A joint research team from the University of Texas at Austin (UT) and the Department of Energy’s Pacific Northwest National Laboratory (PNNL) conducted the study.

“We first had to develop a computational model for how X-rays move through materials and how they are detected so that we could predict what an image will look like once the radiation passed through an object,” said UT’s Mark Deinert, one of the authors of a paper on the subject. “With that in hand, we applied an ‘inverse algorithm,’ varying the composition of the object until the predicted image matched the measured one. We also gave our algorithm additional details about density and other factors—a process called ‘regularization’— to adaptively enhance its ability to discriminate materials.”

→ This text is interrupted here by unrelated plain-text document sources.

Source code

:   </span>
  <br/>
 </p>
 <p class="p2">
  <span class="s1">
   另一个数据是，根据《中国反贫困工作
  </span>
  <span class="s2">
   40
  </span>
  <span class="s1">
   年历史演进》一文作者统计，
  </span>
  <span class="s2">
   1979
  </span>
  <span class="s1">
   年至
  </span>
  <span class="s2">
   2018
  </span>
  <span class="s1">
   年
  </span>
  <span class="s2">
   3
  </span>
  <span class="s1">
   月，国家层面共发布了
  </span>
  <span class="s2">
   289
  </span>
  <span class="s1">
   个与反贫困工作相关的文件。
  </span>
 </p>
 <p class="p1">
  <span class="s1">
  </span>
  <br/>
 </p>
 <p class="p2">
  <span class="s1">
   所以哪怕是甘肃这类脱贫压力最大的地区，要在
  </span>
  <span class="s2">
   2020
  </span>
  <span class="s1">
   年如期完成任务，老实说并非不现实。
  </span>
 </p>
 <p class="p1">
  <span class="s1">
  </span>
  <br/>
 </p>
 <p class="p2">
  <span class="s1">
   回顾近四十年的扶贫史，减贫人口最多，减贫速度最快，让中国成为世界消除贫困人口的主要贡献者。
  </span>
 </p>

The new system, Deinert said, expands upon techniques originally developed for medical applications such as discerning between bone and iodine contrast agent in an X-ray image.

“We wanted to show that spectrally sensitive detectors can be used to discriminate plutonium and other high-atomic-number elements from multiple layers of other materials using a single-view radiograph,” said Andrew Gilbert, the lead author on the paper and a doctoral student of Deinert’s working at PNNL. “In simulated radiographs, we were able to detect the presence of plutonium with a mass resolution per unit area of at least 0.07 gram/centimeter squared; in other words, we can locate a sample of plutonium with a thickness of only 0.036 millimeters.”

Now that the inverse algorithm method can help X-rays detect nuclear materials in luggage and other small objects, Deinert said his team will next expand the concept to improve detection on a larger scale.

“We plan to apply the algorithm to high-energy X-ray systems that could be used for verification of arms-reduction treaties,” he said.